NOTE: If VLACP is used with LACP, there is no difference in how VLACP and LACP bring down a port if no LACP or VLACP PDUs are received. VLACP will declare the VLACP status as down and will report the event in the log file whereas LACP will not synchronize, not activate Collecting and Distributing on this port, and not report a message in the log file. The end result is the same where the port will block traffic; the physical layer for this port will remain up. Although you can enable VLACP with LACP, there is no practical reason why you would do so.
There was an interim solution before VLACP developed by Nortel called Single Fiber Fault Detection (SFFD) specifically designed to allow remote fault detection on Gigabit Ethernet fiber ports that did not support autonegotiation. Unfortunately we had some issues with SFFD and never really deployed the feature beyond our testlab environment.
Ethernet Routing Switch 5510
Here’s how you would configure VLACP on the MLT uplinks to an ERS 8600 Switch.
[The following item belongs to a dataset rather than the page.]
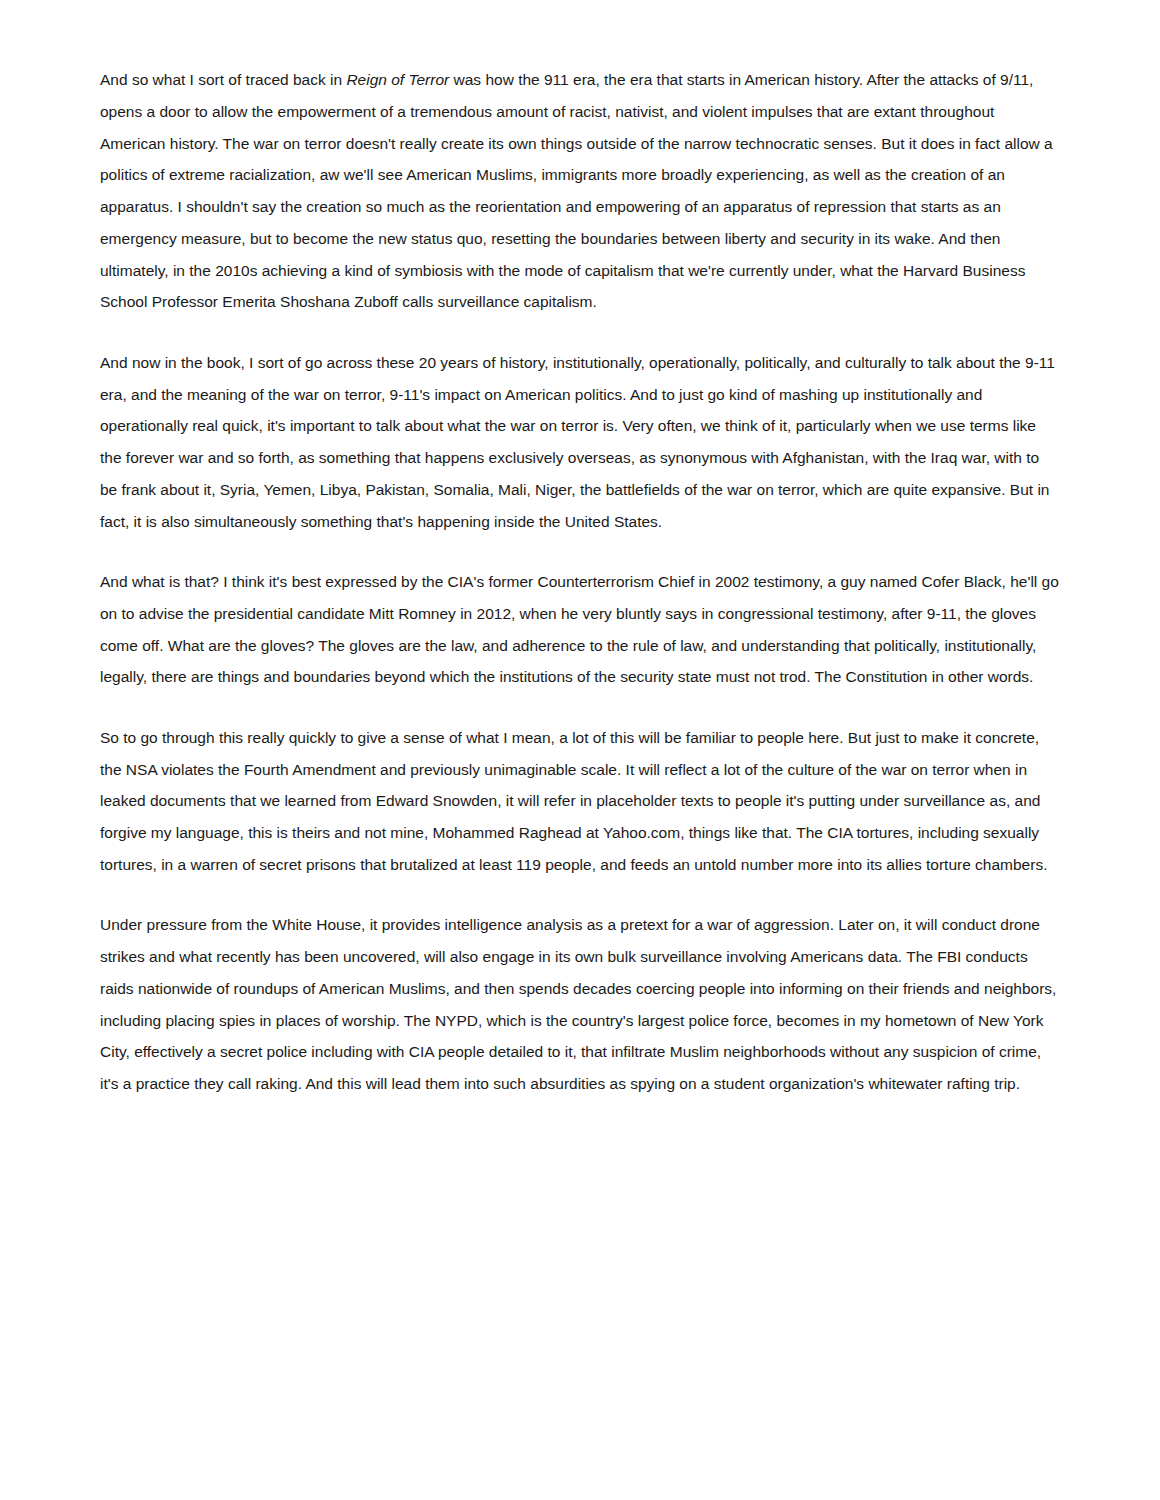And so what I sort of traced back in Reign of Terror was how the 911 era, the era that starts in American history. After the attacks of 9/11, opens a door to allow the empowerment of a tremendous amount of racist, nativist, and violent impulses that are extant throughout American history. The war on terror doesn't really create its own things outside of the narrow technocratic senses. But it does in fact allow a politics of extreme racialization, aw we'll see American Muslims, immigrants more broadly experiencing, as well as the creation of an apparatus. I shouldn't say the creation so much as the reorientation and empowering of an apparatus of repression that starts as an emergency measure, but to become the new status quo, resetting the boundaries between liberty and security in its wake. And then ultimately, in the 2010s achieving a kind of symbiosis with the mode of capitalism that we're currently under, what the Harvard Business School Professor Emerita Shoshana Zuboff calls surveillance capitalism.
And now in the book, I sort of go across these 20 years of history, institutionally, operationally, politically, and culturally to talk about the 9-11 era, and the meaning of the war on terror, 9-11's impact on American politics. And to just go kind of mashing up institutionally and operationally real quick, it's important to talk about what the war on terror is. Very often, we think of it, particularly when we use terms like the forever war and so forth, as something that happens exclusively overseas, as synonymous with Afghanistan, with the Iraq war, with to be frank about it, Syria, Yemen, Libya, Pakistan, Somalia, Mali, Niger, the battlefields of the war on terror, which are quite expansive. But in fact, it is also simultaneously something that's happening inside the United States.
And what is that? I think it's best expressed by the CIA's former Counterterrorism Chief in 2002 testimony, a guy named Cofer Black, he'll go on to advise the presidential candidate Mitt Romney in 2012, when he very bluntly says in congressional testimony, after 9-11, the gloves come off. What are the gloves? The gloves are the law, and adherence to the rule of law, and understanding that politically, institutionally, legally, there are things and boundaries beyond which the institutions of the security state must not trod. The Constitution in other words.
So to go through this really quickly to give a sense of what I mean, a lot of this will be familiar to people here. But just to make it concrete, the NSA violates the Fourth Amendment and previously unimaginable scale. It will reflect a lot of the culture of the war on terror when in leaked documents that we learned from Edward Snowden, it will refer in placeholder texts to people it's putting under surveillance as, and forgive my language, this is theirs and not mine, Mohammed Raghead at Yahoo.com, things like that. The CIA tortures, including sexually tortures, in a warren of secret prisons that brutalized at least 119 people, and feeds an untold number more into its allies torture chambers.
Under pressure from the White House, it provides intelligence analysis as a pretext for a war of aggression. Later on, it will conduct drone strikes and what recently has been uncovered, will also engage in its own bulk surveillance involving Americans data. The FBI conducts raids nationwide of roundups of American Muslims, and then spends decades coercing people into informing on their friends and neighbors, including placing spies in places of worship. The NYPD, which is the country's largest police force, becomes in my hometown of New York City, effectively a secret police including with CIA people detailed to it, that infiltrate Muslim neighborhoods without any suspicion of crime, it's a practice they call raking. And this will lead them into such absurdities as spying on a student organization's whitewater rafting trip.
You’ll need to connect to the 5510 switch and enter the “Command Line Interface” if you have the menu up.
5510> enable 5510# configure terminal 5510(config)# interface fastEthernet 47,48 5510(config-if)# vlacp port 47,48 timeout short 5510(config-if)# vlacp port 47,48 enable 5510(config-if)# exit 5510(config)# vlacp enable 5510(config)# exit
Ethernet Routing Switch 8600
Here’s how you would configure VLACP on the MLT uplinks to the ERS 5510 Switch above.
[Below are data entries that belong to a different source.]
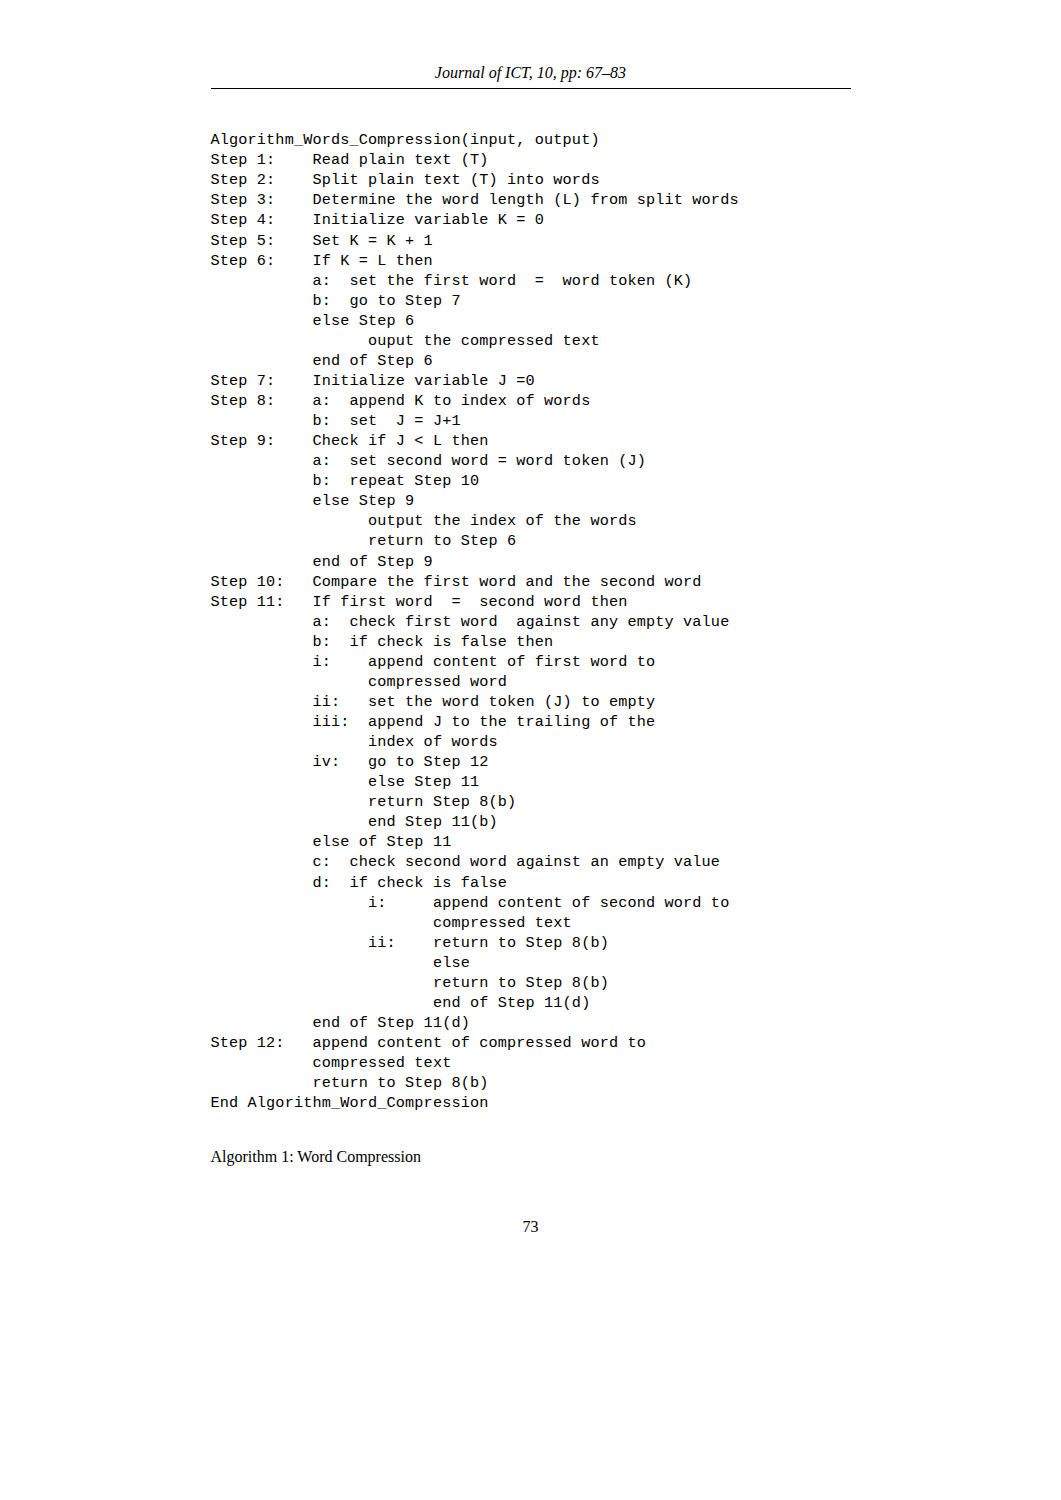Journal of ICT, 10, pp: 67–83
Algorithm_Words_Compression(input, output)
Step 1:    Read plain text (T)
Step 2:    Split plain text (T) into words
Step 3:    Determine the word length (L) from split words
Step 4:    Initialize variable K = 0
Step 5:    Set K = K + 1
Step 6:    If K = L then
           a:  set the first word  =  word token (K)
           b:  go to Step 7
           else Step 6
                 ouput the compressed text
           end of Step 6
Step 7:    Initialize variable J =0
Step 8:    a:  append K to index of words
           b:  set  J = J+1
Step 9:    Check if J < L then
           a:  set second word = word token (J)
           b:  repeat Step 10
           else Step 9
                 output the index of the words
                 return to Step 6
           end of Step 9
Step 10:   Compare the first word and the second word
Step 11:   If first word  =  second word then
           a:  check first word  against any empty value
           b:  if check is false then
           i:    append content of first word to
                 compressed word
           ii:   set the word token (J) to empty
           iii:  append J to the trailing of the
                 index of words
           iv:   go to Step 12
                 else Step 11
                 return Step 8(b)
                 end Step 11(b)
           else of Step 11
           c:  check second word against an empty value
           d:  if check is false
                 i:     append content of second word to
                        compressed text
                 ii:    return to Step 8(b)
                        else
                        return to Step 8(b)
                        end of Step 11(d)
           end of Step 11(d)
Step 12:   append content of compressed word to
           compressed text
           return to Step 8(b)
End Algorithm_Word_Compression
Algorithm 1: Word Compression
73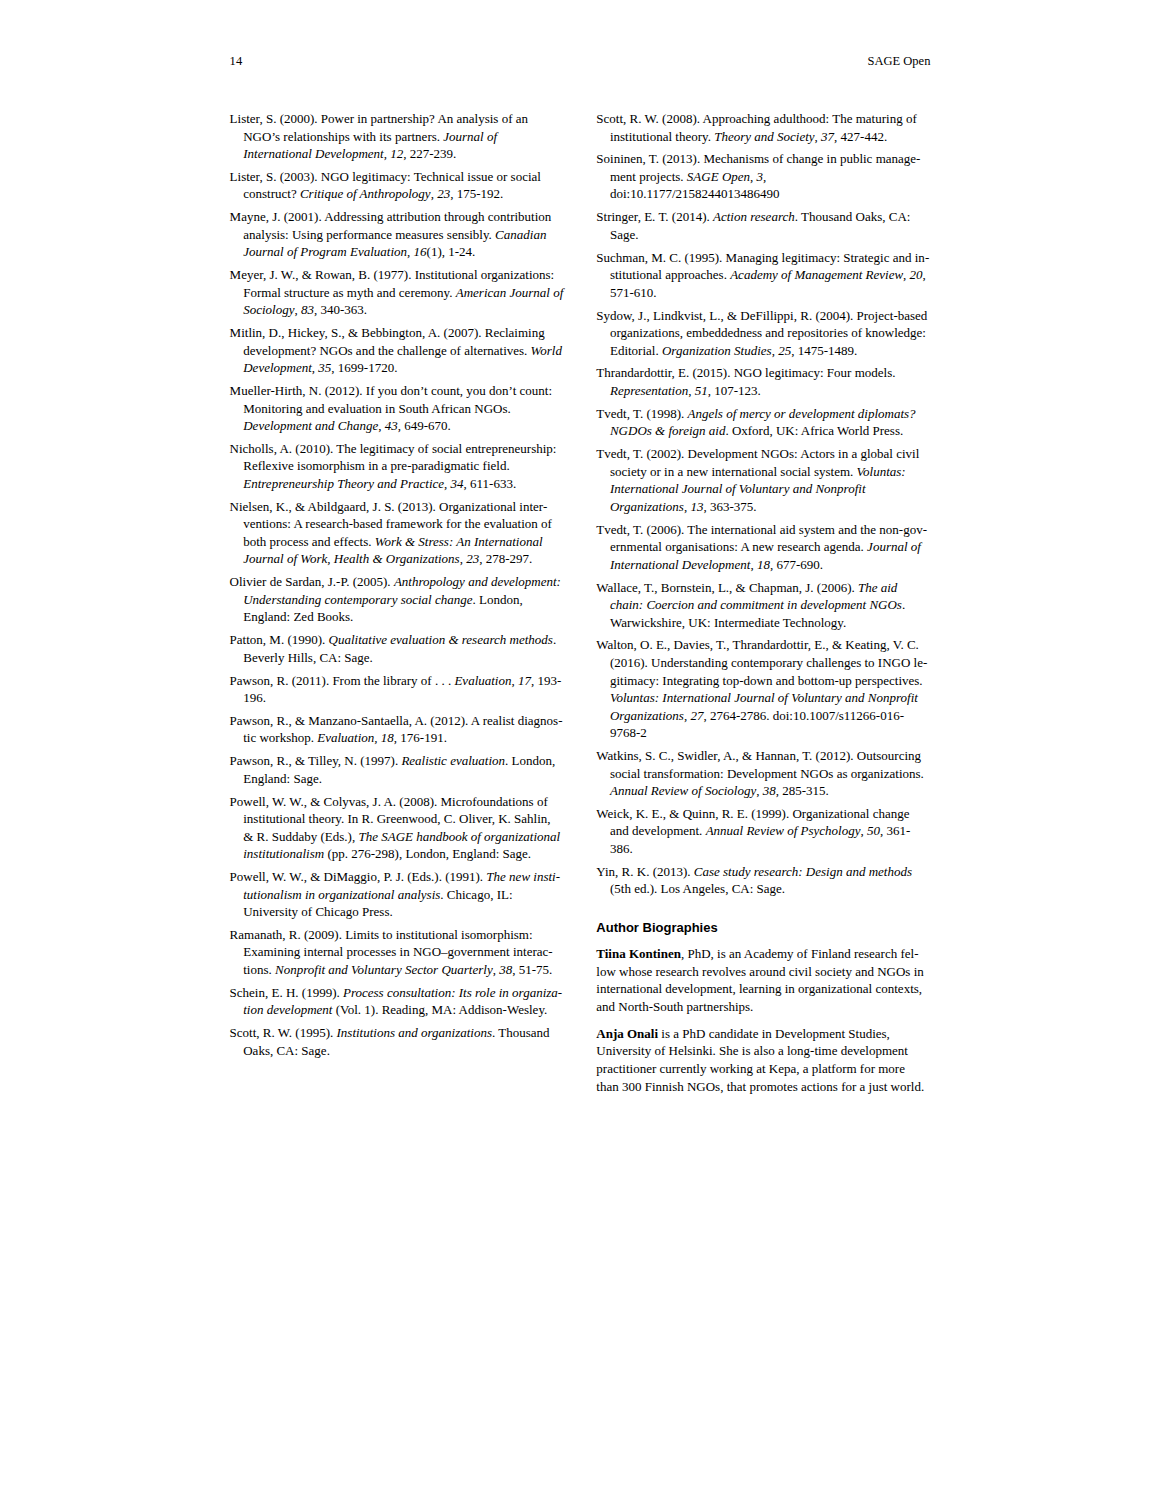14 SAGE Open
Lister, S. (2000). Power in partnership? An analysis of an NGO’s relationships with its partners. Journal of International Development, 12, 227-239.
Lister, S. (2003). NGO legitimacy: Technical issue or social construct? Critique of Anthropology, 23, 175-192.
Mayne, J. (2001). Addressing attribution through contribution analysis: Using performance measures sensibly. Canadian Journal of Program Evaluation, 16(1), 1-24.
Meyer, J. W., & Rowan, B. (1977). Institutional organizations: Formal structure as myth and ceremony. American Journal of Sociology, 83, 340-363.
Mitlin, D., Hickey, S., & Bebbington, A. (2007). Reclaiming development? NGOs and the challenge of alternatives. World Development, 35, 1699-1720.
Mueller-Hirth, N. (2012). If you don’t count, you don’t count: Monitoring and evaluation in South African NGOs. Development and Change, 43, 649-670.
Nicholls, A. (2010). The legitimacy of social entrepreneurship: Reflexive isomorphism in a pre-paradigmatic field. Entrepreneurship Theory and Practice, 34, 611-633.
Nielsen, K., & Abildgaard, J. S. (2013). Organizational interventions: A research-based framework for the evaluation of both process and effects. Work & Stress: An International Journal of Work, Health & Organizations, 23, 278-297.
Olivier de Sardan, J.-P. (2005). Anthropology and development: Understanding contemporary social change. London, England: Zed Books.
Patton, M. (1990). Qualitative evaluation & research methods. Beverly Hills, CA: Sage.
Pawson, R. (2011). From the library of . . . Evaluation, 17, 193-196.
Pawson, R., & Manzano-Santaella, A. (2012). A realist diagnostic workshop. Evaluation, 18, 176-191.
Pawson, R., & Tilley, N. (1997). Realistic evaluation. London, England: Sage.
Powell, W. W., & Colyvas, J. A. (2008). Microfoundations of institutional theory. In R. Greenwood, C. Oliver, K. Sahlin, & R. Suddaby (Eds.), The SAGE handbook of organizational institutionalism (pp. 276-298), London, England: Sage.
Powell, W. W., & DiMaggio, P. J. (Eds.). (1991). The new institutionalism in organizational analysis. Chicago, IL: University of Chicago Press.
Ramanath, R. (2009). Limits to institutional isomorphism: Examining internal processes in NGO–government interactions. Nonprofit and Voluntary Sector Quarterly, 38, 51-75.
Schein, E. H. (1999). Process consultation: Its role in organization development (Vol. 1). Reading, MA: Addison-Wesley.
Scott, R. W. (1995). Institutions and organizations. Thousand Oaks, CA: Sage.
Scott, R. W. (2008). Approaching adulthood: The maturing of institutional theory. Theory and Society, 37, 427-442.
Soininen, T. (2013). Mechanisms of change in public management projects. SAGE Open, 3, doi:10.1177/2158244013486490
Stringer, E. T. (2014). Action research. Thousand Oaks, CA: Sage.
Suchman, M. C. (1995). Managing legitimacy: Strategic and institutional approaches. Academy of Management Review, 20, 571-610.
Sydow, J., Lindkvist, L., & DeFillippi, R. (2004). Project-based organizations, embeddedness and repositories of knowledge: Editorial. Organization Studies, 25, 1475-1489.
Thrandardottir, E. (2015). NGO legitimacy: Four models. Representation, 51, 107-123.
Tvedt, T. (1998). Angels of mercy or development diplomats? NGDOs & foreign aid. Oxford, UK: Africa World Press.
Tvedt, T. (2002). Development NGOs: Actors in a global civil society or in a new international social system. Voluntas: International Journal of Voluntary and Nonprofit Organizations, 13, 363-375.
Tvedt, T. (2006). The international aid system and the non-governmental organisations: A new research agenda. Journal of International Development, 18, 677-690.
Wallace, T., Bornstein, L., & Chapman, J. (2006). The aid chain: Coercion and commitment in development NGOs. Warwickshire, UK: Intermediate Technology.
Walton, O. E., Davies, T., Thrandardottir, E., & Keating, V. C. (2016). Understanding contemporary challenges to INGO legitimacy: Integrating top-down and bottom-up perspectives. Voluntas: International Journal of Voluntary and Nonprofit Organizations, 27, 2764-2786. doi:10.1007/s11266-016-9768-2
Watkins, S. C., Swidler, A., & Hannan, T. (2012). Outsourcing social transformation: Development NGOs as organizations. Annual Review of Sociology, 38, 285-315.
Weick, K. E., & Quinn, R. E. (1999). Organizational change and development. Annual Review of Psychology, 50, 361-386.
Yin, R. K. (2013). Case study research: Design and methods (5th ed.). Los Angeles, CA: Sage.
Author Biographies
Tiina Kontinen, PhD, is an Academy of Finland research fellow whose research revolves around civil society and NGOs in international development, learning in organizational contexts, and North-South partnerships.
Anja Onali is a PhD candidate in Development Studies, University of Helsinki. She is also a long-time development practitioner currently working at Kepa, a platform for more than 300 Finnish NGOs, that promotes actions for a just world.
ERS-8610:6# config ethernet 1/1, 2/1 vlacp enable ERS-8610:6# config ethernet 1/1, 2/1 vlacp timeout short ERS-8610:6# config ethernet 1/1, 2/1 vlacp fast-periodic-time 500 ERS-8610:6# config vlacp enable
In this example we’re using ports 1/1 and 2/1 as the uplinks to ports 47 and 48 on the ERS 5510 respectively. The VLACP short timeout timers on the ERS 8600 default to 200ms so we need to configure them to match the minimum possible with the ERS 5500 series switches of 500ms.
If the interface appears to be bouncing you should definitely check the timers.